(Dataset records Opens)

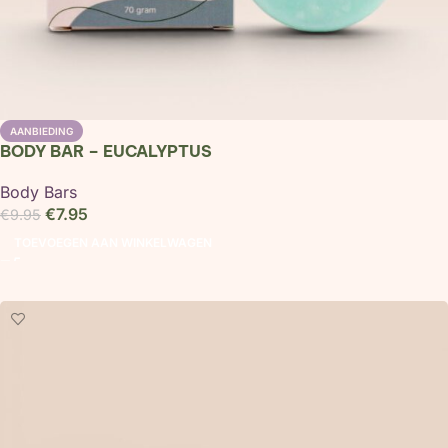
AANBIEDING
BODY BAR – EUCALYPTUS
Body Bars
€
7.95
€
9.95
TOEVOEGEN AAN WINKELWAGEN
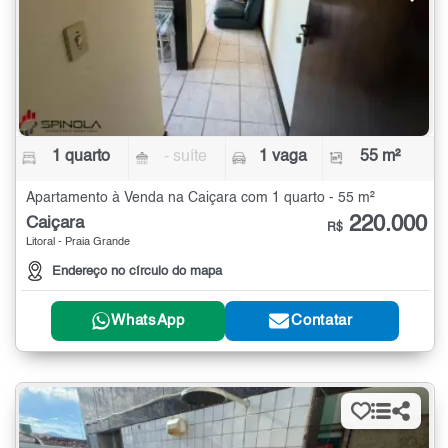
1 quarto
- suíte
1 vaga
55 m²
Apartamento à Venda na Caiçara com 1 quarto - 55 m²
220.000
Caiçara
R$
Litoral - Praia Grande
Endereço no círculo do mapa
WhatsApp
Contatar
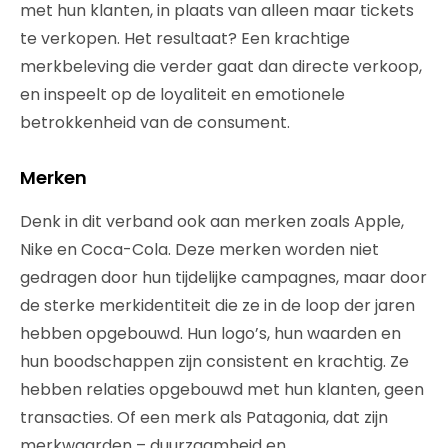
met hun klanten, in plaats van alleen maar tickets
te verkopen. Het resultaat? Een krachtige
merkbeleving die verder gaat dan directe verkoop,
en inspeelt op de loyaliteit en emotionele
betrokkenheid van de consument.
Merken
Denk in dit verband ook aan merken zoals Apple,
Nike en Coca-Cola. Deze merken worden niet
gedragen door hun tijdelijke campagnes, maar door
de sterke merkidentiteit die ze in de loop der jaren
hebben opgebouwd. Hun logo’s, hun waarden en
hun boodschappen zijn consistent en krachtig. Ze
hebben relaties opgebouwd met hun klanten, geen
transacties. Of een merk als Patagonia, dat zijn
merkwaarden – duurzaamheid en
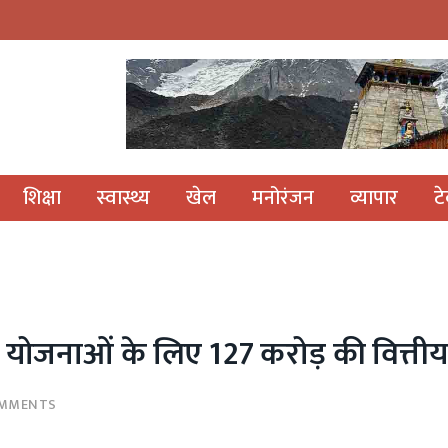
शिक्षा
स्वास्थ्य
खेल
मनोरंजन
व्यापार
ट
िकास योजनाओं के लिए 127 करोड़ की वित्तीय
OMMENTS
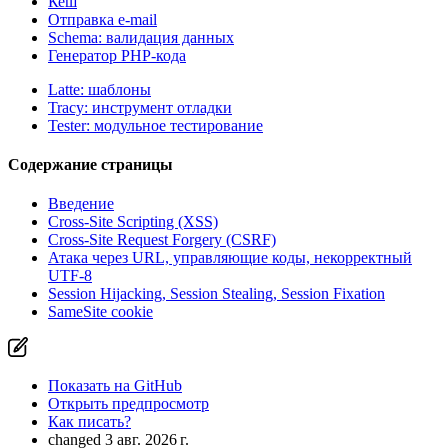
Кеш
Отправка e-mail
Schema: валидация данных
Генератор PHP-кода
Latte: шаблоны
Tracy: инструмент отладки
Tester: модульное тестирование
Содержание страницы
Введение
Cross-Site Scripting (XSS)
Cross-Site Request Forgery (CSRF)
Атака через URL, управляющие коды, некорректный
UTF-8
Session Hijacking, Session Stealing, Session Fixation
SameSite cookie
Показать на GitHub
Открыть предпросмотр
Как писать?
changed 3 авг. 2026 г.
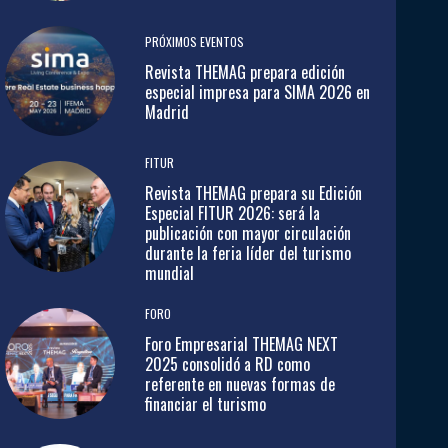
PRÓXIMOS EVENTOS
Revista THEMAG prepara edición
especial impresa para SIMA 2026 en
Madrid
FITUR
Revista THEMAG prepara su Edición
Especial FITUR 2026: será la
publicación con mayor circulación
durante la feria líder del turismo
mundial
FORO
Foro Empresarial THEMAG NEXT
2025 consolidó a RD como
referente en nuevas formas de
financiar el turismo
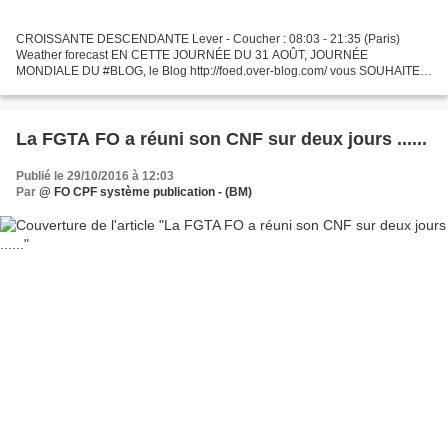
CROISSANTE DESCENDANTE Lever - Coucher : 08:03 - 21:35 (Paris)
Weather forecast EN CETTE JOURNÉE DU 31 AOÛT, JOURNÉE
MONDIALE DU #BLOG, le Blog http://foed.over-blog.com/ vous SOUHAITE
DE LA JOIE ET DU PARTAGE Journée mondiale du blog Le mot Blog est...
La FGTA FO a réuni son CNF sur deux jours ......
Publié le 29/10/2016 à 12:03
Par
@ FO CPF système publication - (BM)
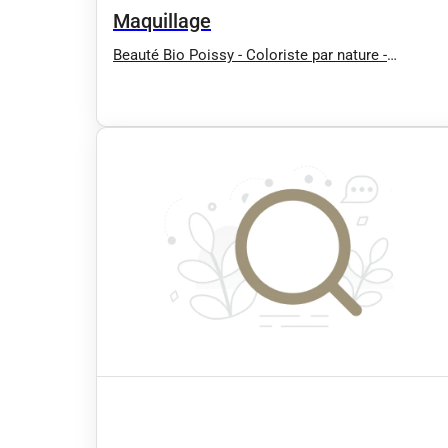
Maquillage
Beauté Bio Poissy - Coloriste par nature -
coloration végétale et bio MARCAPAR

(Dataset records Closes)

## Exercise goal
Any picture among the entries must be skipped; copy all else exactly.

## Response area
AANBIEDING
BODY BAR – EUCALYPTUS
Body Bars
€
7.95
€
9.95
TOEVOEGEN AAN WINKELWAGEN
1 quarto
- suíte
1 vaga
55 m²
Apartamento à Venda na Caiçara com 1 quarto - 55 m²
220.000
Caiçara
R$
Litoral - Praia Grande
Endereço no círculo do mapa
WhatsApp
Contatar
met hun klanten, in plaats van alleen maar tickets
te verkopen. Het resultaat? Een krachtige
merkbeleving die verder gaat dan directe verkoop,
en inspeelt op de loyaliteit en emotionele
betrokkenheid van de consument.
Merken
Denk in dit verband ook aan merken zoals Apple,
Nike en Coca-Cola. Deze merken worden niet
gedragen door hun tijdelijke campagnes, maar door
de sterke merkidentiteit die ze in de loop der jaren
hebben opgebouwd. Hun logo’s, hun waarden en
hun boodschappen zijn consistent en krachtig. Ze
hebben relaties opgebouwd met hun klanten, geen
transacties. Of een merk als Patagonia, dat zijn
merkwaarden – duurzaamheid en
शिक्षा
स्वास्थ्य
खेल
मनोरंजन
व्यापार
ट
िकास योजनाओं के लिए 127 करोड़ की वित्तीय
OMMENTS
Кеш
Отправка e-mail
Schema: валидация данных
Генератор PHP-кода
Latte: шаблоны
Tracy: инструмент отладки
Tester: модульное тестирование
Содержание страницы
Введение
Cross-Site Scripting (XSS)
Cross-Site Request Forgery (CSRF)
Атака через URL, управляющие коды, некорректный
UTF-8
Session Hijacking, Session Stealing, Session Fixation
SameSite cookie
Показать на GitHub
Открыть предпросмотр
Как писать?
changed 3 авг. 2026 г.
PRÓXIMOS EVENTOS
Revista THEMAG prepara edición
especial impresa para SIMA 2026 en
Madrid
FITUR
Revista THEMAG prepara su Edición
Especial FITUR 2026: será la
publicación con mayor circulación
durante la feria líder del turismo
mundial
FORO
Foro Empresarial THEMAG NEXT
2025 consolidó a RD como
referente en nuevas formas de
financiar el turismo
CROISSANTE DESCENDANTE Lever - Coucher : 08:03 - 21:35 (Paris)
Weather forecast EN CETTE JOURNÉE DU 31 AOÛT, JOURNÉE
MONDIALE DU #BLOG, le Blog http://foed.over-blog.com/ vous SOUHAITE
DE LA JOIE ET DU PARTAGE Journée mondiale du blog Le mot Blog est...
La FGTA FO a réuni son CNF sur deux jours ......
Publié le 29/10/2016 à 12:03
Par
@ FO CPF système publication - (BM)
Maquillage
Beauté Bio Poissy - Coloriste par nature -
coloration végétale et bio MARCAPAR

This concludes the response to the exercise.